Re: Help w/ Mathematica: simple stuff
- To: mathgroup at smc.vnet.net
- Subject: [mg30782] Re: Help w/ Mathematica: simple stuff
- From: "Allan Hayes" <hay at haystack.demon.co.uk>
- Date: Wed, 19 Sep 2001 00:16:22 -0400 (EDT)
- References: <9nh2a1$iu$1@smc.vnet.net>
- Sender: owner-wri-mathgroup at wolfram.com
Daita,
Perhaps what you want is
DSolve[{y'[x]==(r*y[x])/x, y[1]==a},y,x]
{{y -> Function[{x}, a*x^r]}}
y = y/.%[[1]]
Function[{x}, a*x^r]
y[z]
a*z^r
Let's look at at your original code
Clear[y]
y[1]=a;
y'[x]=(r*y[x])/x;
This instructs Mathematica that y[1] should be replaced by a and that y'[x]
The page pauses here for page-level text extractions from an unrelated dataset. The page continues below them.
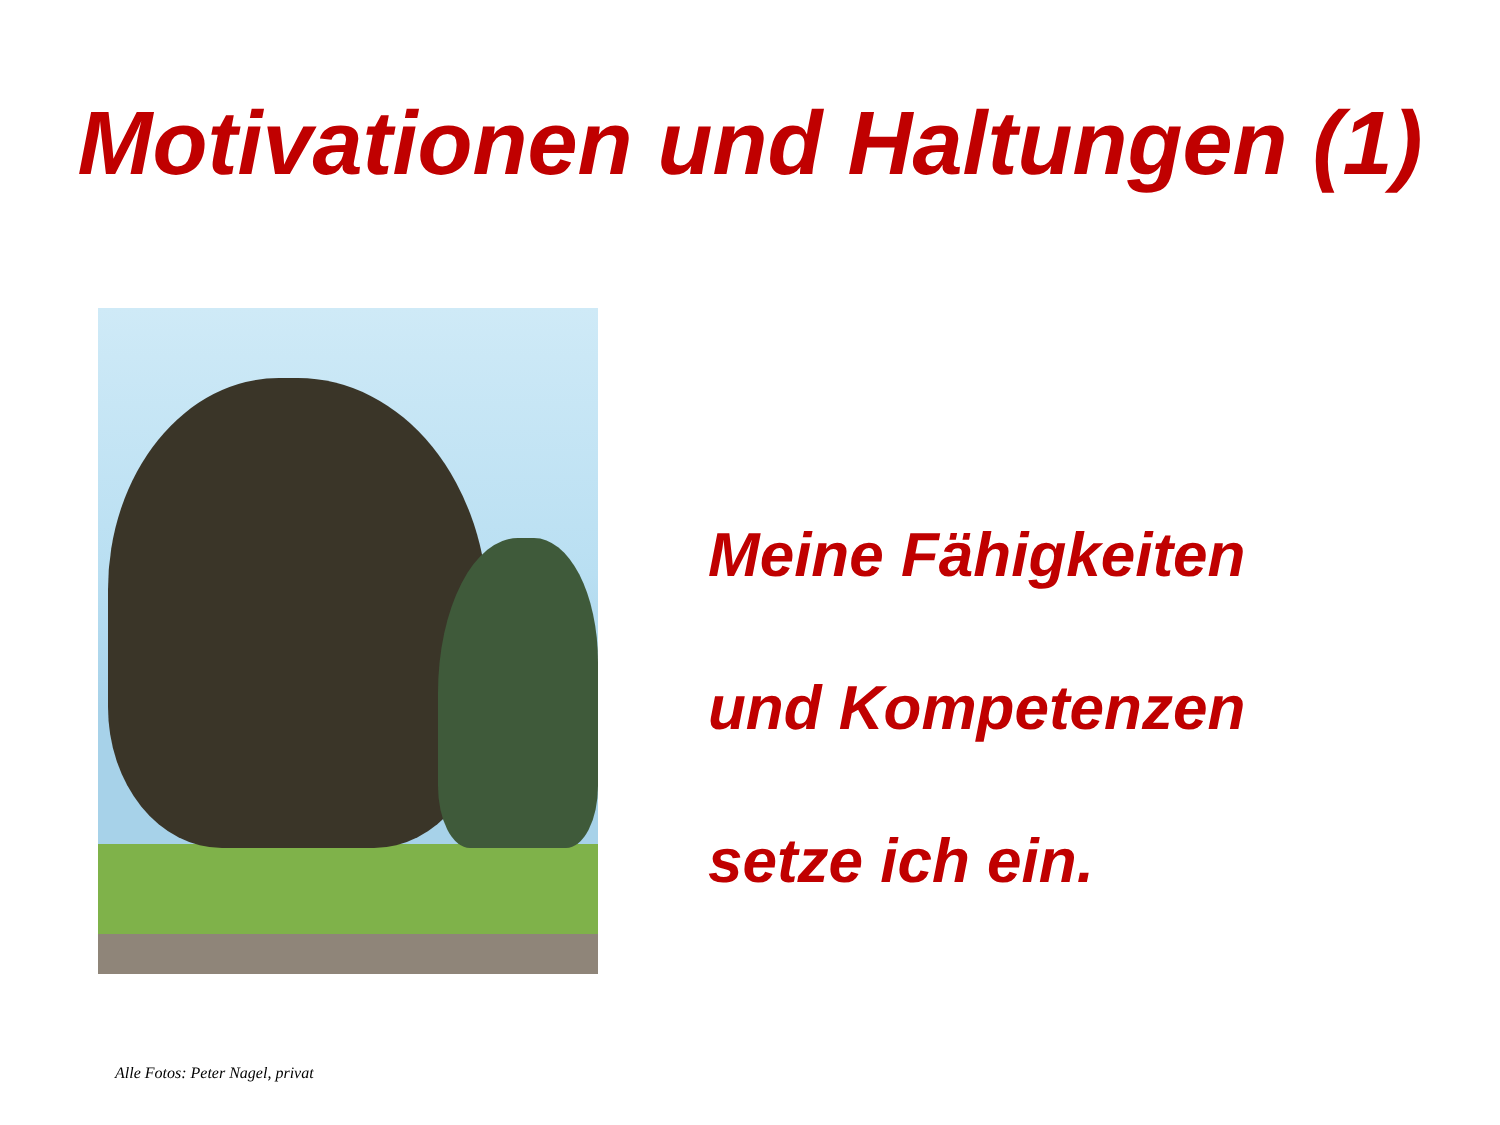Motivationen und Haltungen (1)
Meine Fähigkeiten
und Kompetenzen
setze ich ein.
Alle Fotos: Peter Nagel, privat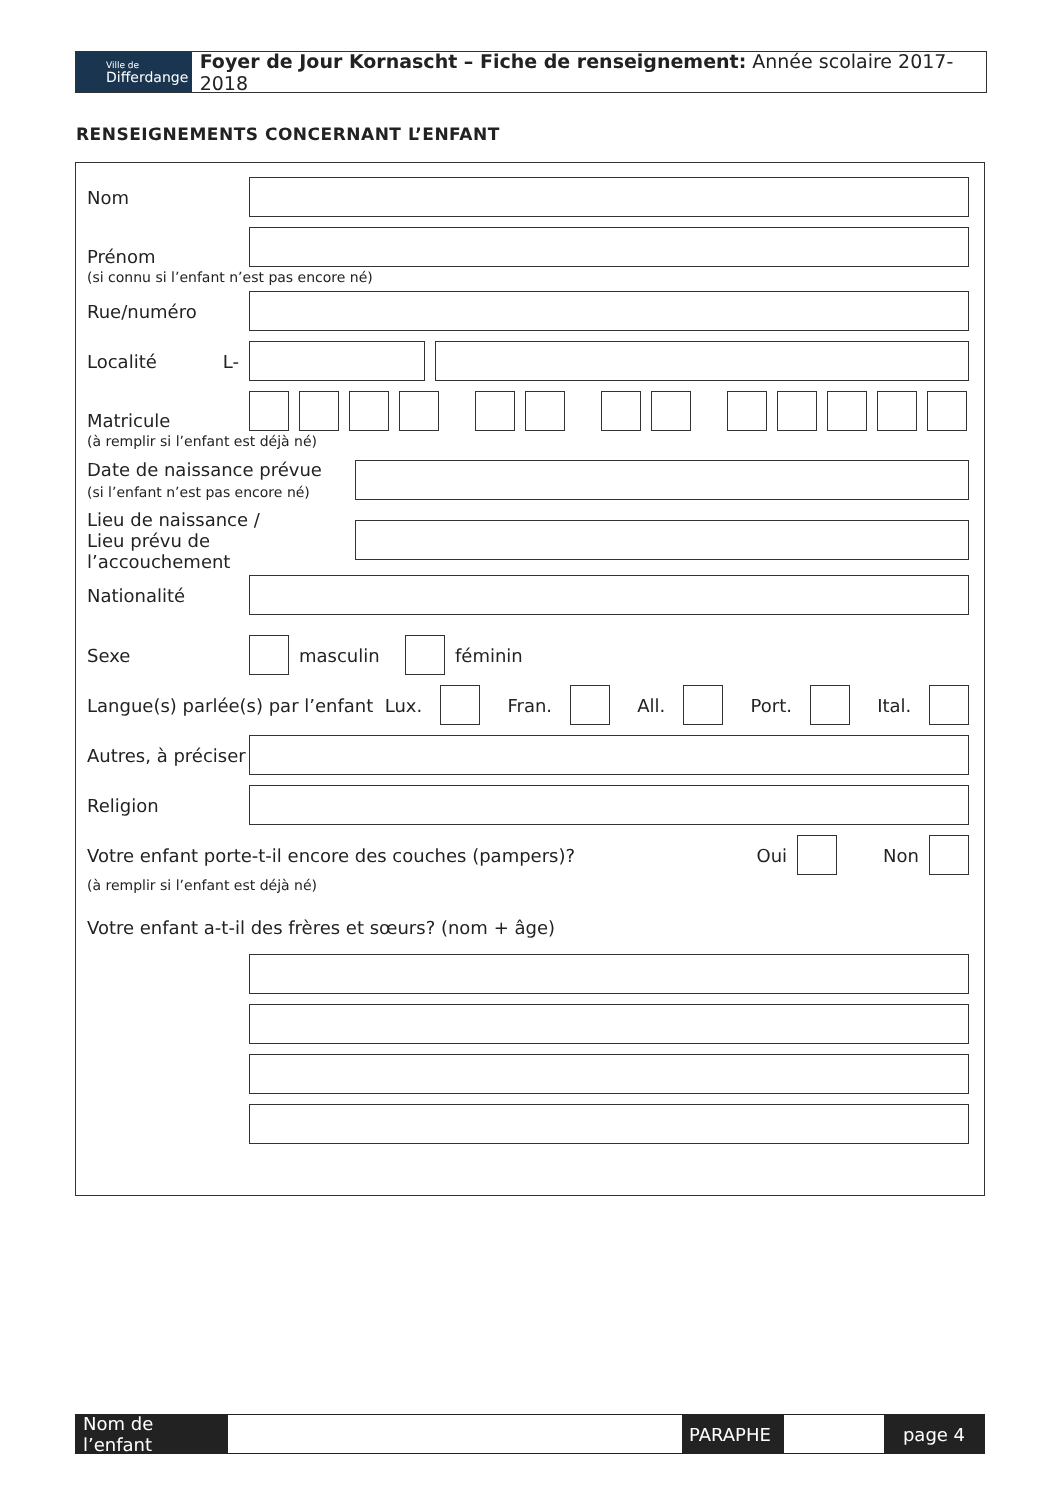Ville de
Differdange
Foyer de Jour Kornascht – Fiche de renseignement: Année scolaire 2017- 2018
RENSEIGNEMENTS CONCERNANT L’ENFANT
Nom
Prénom
(si connu si l’enfant n’est pas encore né)
Rue/numéro
Localité L-
Matricule
(à remplir si l’enfant est déjà né)
Date de naissance prévue
(si l’enfant n’est pas encore né)
Lieu de naissance /
Lieu prévu de l’accouchement
Nationalité
Sexe masculin féminin
Langue(s) parlée(s) par l’enfant Lux.
Fran. All. Port. Ital.
Autres, à préciser
Religion
Votre enfant porte-t-il encore des couches (pampers)? Oui Non
(à remplir si l’enfant est déjà né)
Votre enfant a-t-il des frères et sœurs? (nom + âge)
Nom de l’enfant
PARAPHE page 4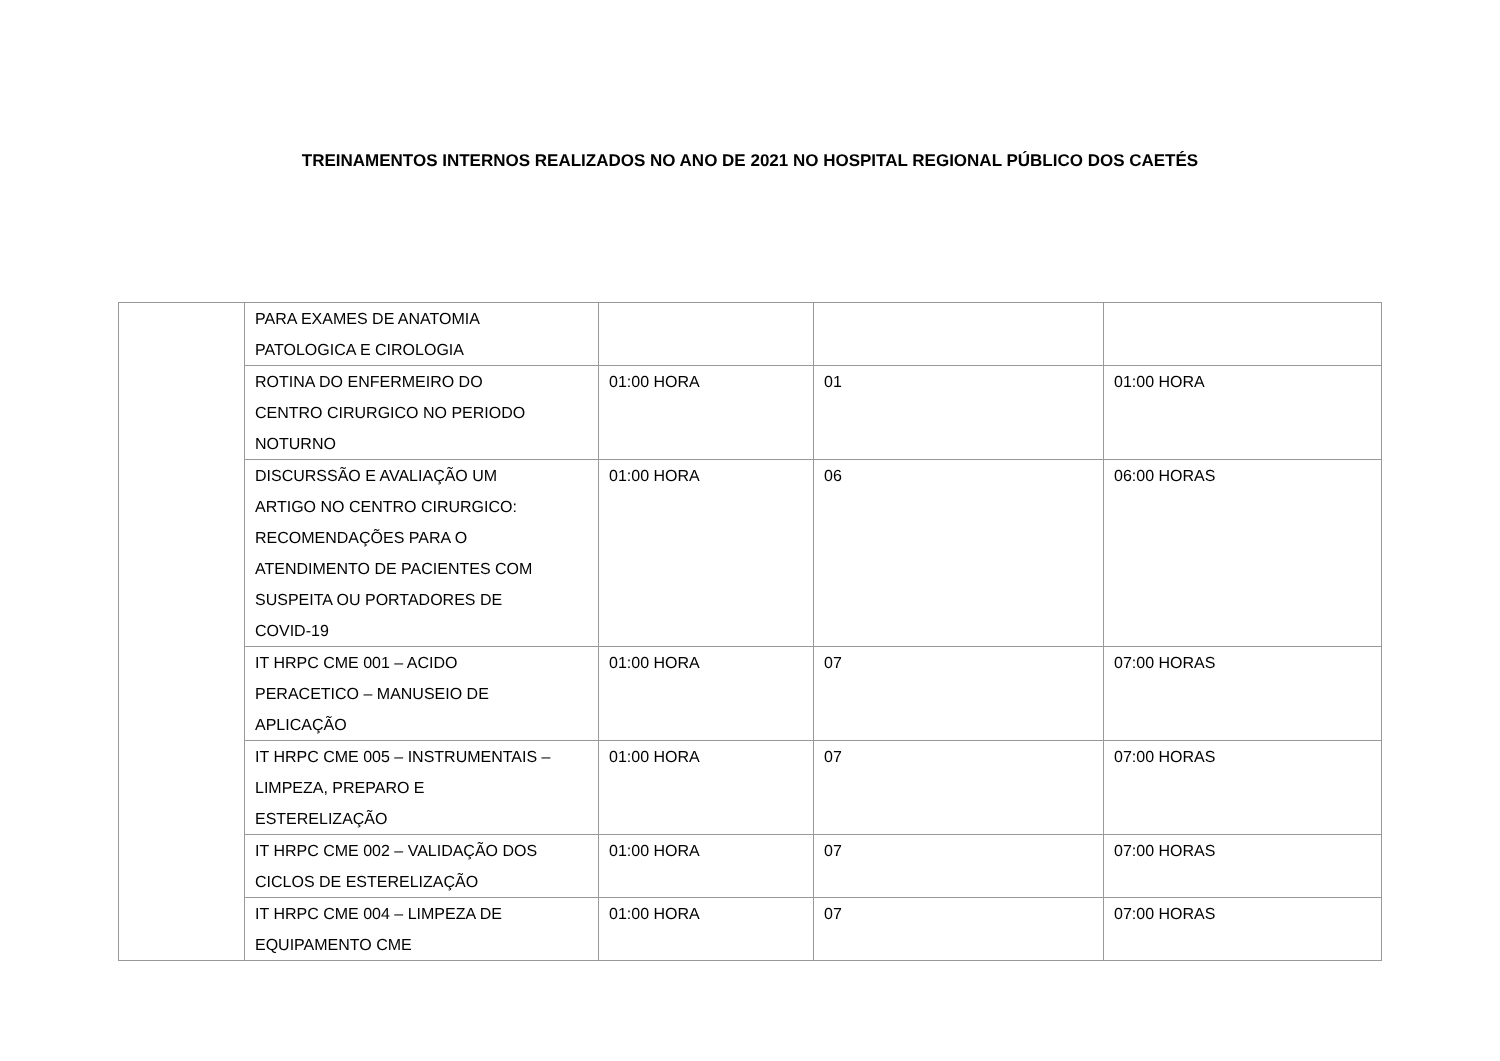TREINAMENTOS INTERNOS REALIZADOS NO ANO DE 2021 NO HOSPITAL REGIONAL PÚBLICO DOS CAETÉS
| | PARA EXAMES DE ANATOMIA PATOLOGICA E CIROLOGIA | | | |
| | ROTINA DO ENFERMEIRO DO CENTRO CIRURGICO NO PERIODO NOTURNO | 01:00 HORA | 01 | 01:00 HORA |
| | DISCURSSÃO E AVALIAÇÃO UM ARTIGO NO CENTRO CIRURGICO: RECOMENDAÇÕES PARA O ATENDIMENTO DE PACIENTES COM SUSPEITA OU PORTADORES DE COVID-19 | 01:00 HORA | 06 | 06:00 HORAS |
| | IT HRPC CME 001 – ACIDO PERACETICO – MANUSEIO DE APLICAÇÃO | 01:00 HORA | 07 | 07:00 HORAS |
| | IT HRPC CME 005 – INSTRUMENTAIS – LIMPEZA, PREPARO E ESTERELIZAÇÃO | 01:00 HORA | 07 | 07:00 HORAS |
| | IT HRPC CME 002 – VALIDAÇÃO DOS CICLOS DE ESTERELIZAÇÃO | 01:00 HORA | 07 | 07:00 HORAS |
| | IT HRPC CME 004 – LIMPEZA DE EQUIPAMENTO CME | 01:00 HORA | 07 | 07:00 HORAS |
should be replaced by (r*y[x])/x.
It does not follow that y'[z] will be replaced by (r*y[z])/z. (here you can
replace z with anything other than x).
To get this you need
y'[x_]=(r*y[x])/x;
Now we get
y'[z]
(r*y[z])/z
But still we get
y[x]
y[x]
Mathematica does not integrate without being told to do so.
--
Allan
---------------------
Allan Hayes
Mathematica Training and Consulting
Leicester UK
www.haystack.demon.co.uk
hay at haystack.demon.co.uk
Voice: +44 (0)116 271 4198
Fax: +44 (0)870 164 0565
"Daita Mizohu" <sophtwarez at yahoo.com> wrote in message
news:9nh2a1$iu$1 at smc.vnet.net...
> Hello all,
>
> I'm a mathematica novice and only doing basic calculus. We have a
> question that is as follows:
>
> y[1]=a
> y'[x]=(r*y[x])/x
>
> Explain Mathematica output of...
> y[x]=ax^r
>
> I guess I don't understand what x is doing in the denominator. The
> y[1]=a part is straight forward; when x is 1 then no matter what
> constant r is it will be 1. I also know from my material that when
> y[x]=kE^rx then y'[x]=r*y[x].
>
> Thanks much,
>
> Daita, M.
>